Split access.log file by dates using command line tools

mr.b picture mr.b · Jul 27, 2012 · Viewed 17.9k times · Source

I have a Apache access.log file, which is around 35GB in size. Grepping through it is not an option any more, without waiting a great deal.

I wanted to split it in many small files, by using date as splitting criteria.

Date is in format [15/Oct/2011:12:02:02 +0000]. Any idea how could I do it using only bash scripting, standard text manipulation programs (grep, awk, sed, and likes), piping and redirection?

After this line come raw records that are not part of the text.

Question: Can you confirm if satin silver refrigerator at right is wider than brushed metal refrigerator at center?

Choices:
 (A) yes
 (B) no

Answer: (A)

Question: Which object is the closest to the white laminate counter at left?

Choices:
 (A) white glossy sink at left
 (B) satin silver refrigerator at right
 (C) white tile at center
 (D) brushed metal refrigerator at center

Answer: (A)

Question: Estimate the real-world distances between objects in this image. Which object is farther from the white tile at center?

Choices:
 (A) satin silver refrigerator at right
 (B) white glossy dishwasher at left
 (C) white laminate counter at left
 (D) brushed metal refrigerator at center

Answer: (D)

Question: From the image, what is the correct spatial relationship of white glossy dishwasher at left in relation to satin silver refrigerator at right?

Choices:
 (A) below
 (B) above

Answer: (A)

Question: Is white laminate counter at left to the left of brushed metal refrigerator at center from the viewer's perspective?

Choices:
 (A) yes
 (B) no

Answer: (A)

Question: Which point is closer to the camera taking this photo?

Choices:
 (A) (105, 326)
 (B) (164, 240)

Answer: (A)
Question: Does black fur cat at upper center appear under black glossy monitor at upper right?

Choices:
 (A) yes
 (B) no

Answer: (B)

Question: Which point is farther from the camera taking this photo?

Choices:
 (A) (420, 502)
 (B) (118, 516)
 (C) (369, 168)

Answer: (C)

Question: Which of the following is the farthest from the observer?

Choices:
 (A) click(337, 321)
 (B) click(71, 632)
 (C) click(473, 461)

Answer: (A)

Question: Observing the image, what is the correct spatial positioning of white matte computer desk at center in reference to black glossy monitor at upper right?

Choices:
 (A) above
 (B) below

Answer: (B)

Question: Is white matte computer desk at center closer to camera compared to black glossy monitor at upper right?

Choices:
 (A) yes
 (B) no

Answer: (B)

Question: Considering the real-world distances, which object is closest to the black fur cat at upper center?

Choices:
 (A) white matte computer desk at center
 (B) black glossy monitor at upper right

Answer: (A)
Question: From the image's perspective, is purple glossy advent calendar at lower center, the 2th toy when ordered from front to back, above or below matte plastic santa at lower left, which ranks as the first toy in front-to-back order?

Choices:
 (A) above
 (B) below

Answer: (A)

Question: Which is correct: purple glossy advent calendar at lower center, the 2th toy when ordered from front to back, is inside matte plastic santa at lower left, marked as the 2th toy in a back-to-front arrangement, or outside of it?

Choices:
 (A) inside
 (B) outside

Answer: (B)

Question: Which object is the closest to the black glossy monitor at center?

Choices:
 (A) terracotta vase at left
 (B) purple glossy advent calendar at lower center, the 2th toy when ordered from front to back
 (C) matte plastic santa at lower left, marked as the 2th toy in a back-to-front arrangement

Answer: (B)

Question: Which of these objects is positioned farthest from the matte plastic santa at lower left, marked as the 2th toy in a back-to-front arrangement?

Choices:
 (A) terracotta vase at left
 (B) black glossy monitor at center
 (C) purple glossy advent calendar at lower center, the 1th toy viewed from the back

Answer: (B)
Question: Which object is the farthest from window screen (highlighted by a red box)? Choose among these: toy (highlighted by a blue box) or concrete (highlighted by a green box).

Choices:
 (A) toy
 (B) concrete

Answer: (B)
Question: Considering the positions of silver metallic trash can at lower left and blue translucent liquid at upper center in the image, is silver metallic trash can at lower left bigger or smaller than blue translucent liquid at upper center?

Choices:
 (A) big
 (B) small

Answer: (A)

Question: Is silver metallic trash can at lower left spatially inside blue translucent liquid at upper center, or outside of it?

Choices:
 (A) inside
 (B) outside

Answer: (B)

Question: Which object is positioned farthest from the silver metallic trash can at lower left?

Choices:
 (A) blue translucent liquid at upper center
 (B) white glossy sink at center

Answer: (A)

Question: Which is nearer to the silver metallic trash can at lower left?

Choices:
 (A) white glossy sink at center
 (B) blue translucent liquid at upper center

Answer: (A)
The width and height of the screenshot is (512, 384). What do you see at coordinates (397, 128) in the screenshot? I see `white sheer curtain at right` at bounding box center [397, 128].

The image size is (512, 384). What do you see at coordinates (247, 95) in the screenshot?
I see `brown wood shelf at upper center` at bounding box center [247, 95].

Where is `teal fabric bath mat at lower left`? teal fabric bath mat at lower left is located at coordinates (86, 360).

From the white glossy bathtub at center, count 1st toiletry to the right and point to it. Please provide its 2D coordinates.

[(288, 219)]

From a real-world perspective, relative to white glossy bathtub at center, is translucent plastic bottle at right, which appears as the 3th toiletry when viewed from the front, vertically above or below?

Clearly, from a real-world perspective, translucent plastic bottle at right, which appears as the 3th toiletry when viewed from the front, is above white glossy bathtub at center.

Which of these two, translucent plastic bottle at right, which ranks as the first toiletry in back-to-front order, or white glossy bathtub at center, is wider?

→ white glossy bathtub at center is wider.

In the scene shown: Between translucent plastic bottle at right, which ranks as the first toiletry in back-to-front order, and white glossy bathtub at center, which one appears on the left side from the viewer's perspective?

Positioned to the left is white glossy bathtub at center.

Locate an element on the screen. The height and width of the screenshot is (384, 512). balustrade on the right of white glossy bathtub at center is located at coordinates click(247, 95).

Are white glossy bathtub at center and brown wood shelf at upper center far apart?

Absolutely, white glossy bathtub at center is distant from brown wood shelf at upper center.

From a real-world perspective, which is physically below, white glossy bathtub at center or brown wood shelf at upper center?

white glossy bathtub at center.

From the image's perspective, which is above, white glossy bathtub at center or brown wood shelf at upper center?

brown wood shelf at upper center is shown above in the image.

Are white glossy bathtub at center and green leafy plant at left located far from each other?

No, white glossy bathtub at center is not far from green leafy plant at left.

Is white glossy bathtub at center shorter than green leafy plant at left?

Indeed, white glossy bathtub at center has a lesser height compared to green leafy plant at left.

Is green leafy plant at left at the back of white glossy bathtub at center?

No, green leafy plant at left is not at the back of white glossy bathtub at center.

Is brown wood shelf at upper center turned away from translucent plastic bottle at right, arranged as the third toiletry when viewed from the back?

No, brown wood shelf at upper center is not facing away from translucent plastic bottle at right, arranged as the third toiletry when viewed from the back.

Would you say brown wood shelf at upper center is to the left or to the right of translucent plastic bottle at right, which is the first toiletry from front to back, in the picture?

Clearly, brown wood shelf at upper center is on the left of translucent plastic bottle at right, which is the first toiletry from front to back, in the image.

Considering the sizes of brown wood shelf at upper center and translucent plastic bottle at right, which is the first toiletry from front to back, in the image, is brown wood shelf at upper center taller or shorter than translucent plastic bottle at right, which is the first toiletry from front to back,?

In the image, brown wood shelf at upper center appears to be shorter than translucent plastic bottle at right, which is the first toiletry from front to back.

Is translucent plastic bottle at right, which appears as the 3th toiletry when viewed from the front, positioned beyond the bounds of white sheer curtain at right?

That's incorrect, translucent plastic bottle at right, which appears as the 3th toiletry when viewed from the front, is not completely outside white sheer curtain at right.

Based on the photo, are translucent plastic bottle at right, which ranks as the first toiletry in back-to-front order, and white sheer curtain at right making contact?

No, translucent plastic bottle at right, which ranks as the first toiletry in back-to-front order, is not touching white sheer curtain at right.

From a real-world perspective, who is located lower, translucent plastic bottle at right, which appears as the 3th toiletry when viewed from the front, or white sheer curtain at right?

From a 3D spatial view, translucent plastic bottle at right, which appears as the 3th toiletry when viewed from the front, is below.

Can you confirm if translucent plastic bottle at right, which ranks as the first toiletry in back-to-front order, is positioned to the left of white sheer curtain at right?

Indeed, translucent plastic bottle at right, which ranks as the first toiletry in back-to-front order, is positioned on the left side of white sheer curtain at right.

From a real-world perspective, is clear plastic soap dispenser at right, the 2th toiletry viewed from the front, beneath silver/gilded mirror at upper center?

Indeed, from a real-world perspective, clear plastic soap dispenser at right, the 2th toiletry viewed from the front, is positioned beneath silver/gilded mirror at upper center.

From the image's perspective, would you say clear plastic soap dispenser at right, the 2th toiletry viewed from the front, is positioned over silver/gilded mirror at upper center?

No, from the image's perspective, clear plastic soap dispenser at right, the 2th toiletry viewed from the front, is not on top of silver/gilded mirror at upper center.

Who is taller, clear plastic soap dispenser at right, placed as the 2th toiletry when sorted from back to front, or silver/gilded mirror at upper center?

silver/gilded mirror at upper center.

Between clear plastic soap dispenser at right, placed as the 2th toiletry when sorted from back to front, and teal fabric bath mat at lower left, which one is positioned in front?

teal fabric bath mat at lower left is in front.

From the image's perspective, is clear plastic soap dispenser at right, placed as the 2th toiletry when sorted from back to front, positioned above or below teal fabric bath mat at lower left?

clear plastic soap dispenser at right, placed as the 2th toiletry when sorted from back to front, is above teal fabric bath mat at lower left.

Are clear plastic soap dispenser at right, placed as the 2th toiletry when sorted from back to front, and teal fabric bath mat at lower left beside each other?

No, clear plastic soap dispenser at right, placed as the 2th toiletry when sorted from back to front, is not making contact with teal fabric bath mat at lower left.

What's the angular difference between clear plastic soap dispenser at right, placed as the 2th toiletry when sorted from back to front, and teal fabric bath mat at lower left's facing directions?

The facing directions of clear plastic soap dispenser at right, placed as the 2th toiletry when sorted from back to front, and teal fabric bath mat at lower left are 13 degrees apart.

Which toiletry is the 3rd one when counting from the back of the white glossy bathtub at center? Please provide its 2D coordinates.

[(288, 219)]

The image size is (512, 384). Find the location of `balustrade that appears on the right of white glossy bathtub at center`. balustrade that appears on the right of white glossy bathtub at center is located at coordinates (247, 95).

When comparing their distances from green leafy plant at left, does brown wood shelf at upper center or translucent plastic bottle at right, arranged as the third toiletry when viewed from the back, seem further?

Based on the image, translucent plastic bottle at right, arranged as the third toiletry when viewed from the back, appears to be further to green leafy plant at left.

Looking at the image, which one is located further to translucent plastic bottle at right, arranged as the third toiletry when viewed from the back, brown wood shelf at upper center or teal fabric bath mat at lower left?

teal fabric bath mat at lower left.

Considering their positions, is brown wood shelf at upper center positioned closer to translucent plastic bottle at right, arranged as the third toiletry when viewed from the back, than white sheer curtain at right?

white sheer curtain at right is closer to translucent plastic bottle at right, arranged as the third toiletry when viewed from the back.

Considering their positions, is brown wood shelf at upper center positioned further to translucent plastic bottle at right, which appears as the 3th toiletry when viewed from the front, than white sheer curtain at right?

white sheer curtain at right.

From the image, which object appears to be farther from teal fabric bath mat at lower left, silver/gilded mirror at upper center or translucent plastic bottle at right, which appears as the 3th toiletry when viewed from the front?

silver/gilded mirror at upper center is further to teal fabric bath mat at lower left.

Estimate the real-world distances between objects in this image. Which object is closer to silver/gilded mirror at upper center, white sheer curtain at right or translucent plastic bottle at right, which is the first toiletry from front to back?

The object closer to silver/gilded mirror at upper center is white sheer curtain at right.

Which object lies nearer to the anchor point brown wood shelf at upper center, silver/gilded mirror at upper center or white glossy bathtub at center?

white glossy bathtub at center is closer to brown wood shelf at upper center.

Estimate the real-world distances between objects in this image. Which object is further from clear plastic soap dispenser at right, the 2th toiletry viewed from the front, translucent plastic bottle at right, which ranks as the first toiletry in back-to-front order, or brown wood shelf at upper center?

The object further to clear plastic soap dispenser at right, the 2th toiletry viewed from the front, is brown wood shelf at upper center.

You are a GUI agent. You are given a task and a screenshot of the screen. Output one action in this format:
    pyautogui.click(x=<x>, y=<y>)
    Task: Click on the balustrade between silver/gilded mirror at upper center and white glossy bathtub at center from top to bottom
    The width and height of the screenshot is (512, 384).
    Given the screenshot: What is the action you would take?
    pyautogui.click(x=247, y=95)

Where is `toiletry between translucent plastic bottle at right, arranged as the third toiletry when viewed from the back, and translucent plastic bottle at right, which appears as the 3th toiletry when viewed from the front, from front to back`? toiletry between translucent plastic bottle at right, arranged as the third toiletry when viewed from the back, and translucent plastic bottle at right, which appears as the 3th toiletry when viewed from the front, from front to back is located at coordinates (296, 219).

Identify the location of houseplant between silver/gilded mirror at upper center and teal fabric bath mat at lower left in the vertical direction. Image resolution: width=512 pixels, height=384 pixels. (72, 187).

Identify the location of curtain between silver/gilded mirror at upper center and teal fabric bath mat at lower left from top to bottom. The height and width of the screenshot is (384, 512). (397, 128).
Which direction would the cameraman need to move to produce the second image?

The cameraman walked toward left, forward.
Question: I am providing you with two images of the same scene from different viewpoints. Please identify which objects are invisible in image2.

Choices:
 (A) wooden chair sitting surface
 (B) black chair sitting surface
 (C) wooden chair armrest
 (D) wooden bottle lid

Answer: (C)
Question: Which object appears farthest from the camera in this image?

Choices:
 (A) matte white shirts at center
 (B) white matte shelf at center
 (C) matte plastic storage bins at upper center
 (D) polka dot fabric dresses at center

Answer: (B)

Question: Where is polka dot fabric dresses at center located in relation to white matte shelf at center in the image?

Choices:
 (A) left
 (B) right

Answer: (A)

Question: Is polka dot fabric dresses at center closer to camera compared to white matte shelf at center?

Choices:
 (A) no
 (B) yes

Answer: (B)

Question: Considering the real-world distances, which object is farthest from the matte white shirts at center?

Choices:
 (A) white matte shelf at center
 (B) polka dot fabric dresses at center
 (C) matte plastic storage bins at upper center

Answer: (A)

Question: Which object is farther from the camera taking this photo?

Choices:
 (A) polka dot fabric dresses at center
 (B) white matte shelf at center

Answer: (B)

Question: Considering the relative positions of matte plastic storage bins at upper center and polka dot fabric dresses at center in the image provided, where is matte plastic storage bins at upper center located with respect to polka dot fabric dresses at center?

Input file name is access.log. I'd like output files to have format such as access.apache.15_Oct_2011.log (that would do the trick, although not nice when sorting.)

Answer

Theodore R. Smith picture Theodore R. Smith · Jul 30, 2012

One way using awk:

awk 'BEGIN {
    split("Jan Feb Mar Apr May Jun Jul Aug Sep Oct Nov Dec ", months, " ")
    for (a = 1; a <= 12; a++)
        m[months[a]] = sprintf("%02d", a)
}
{
    split($4,array,"[:/]")
    year = array[3]
    month = m[array[2]]

    print > FILENAME"-"year"_"month".txt"
}' incendiary.ws-2009

This will output files like:

incendiary.ws-2010-2010_04.txt
incendiary.ws-2010-2010_05.txt
incendiary.ws-2010-2010_06.txt
incendiary.ws-2010-2010_07.txt

Against a 150 MB log file, the answer by chepner took 70 seconds on an 3.4 GHz 8 Core Xeon E31270, while this method took 5 seconds.

Original inspiration: "How to split existing apache logfile by month?"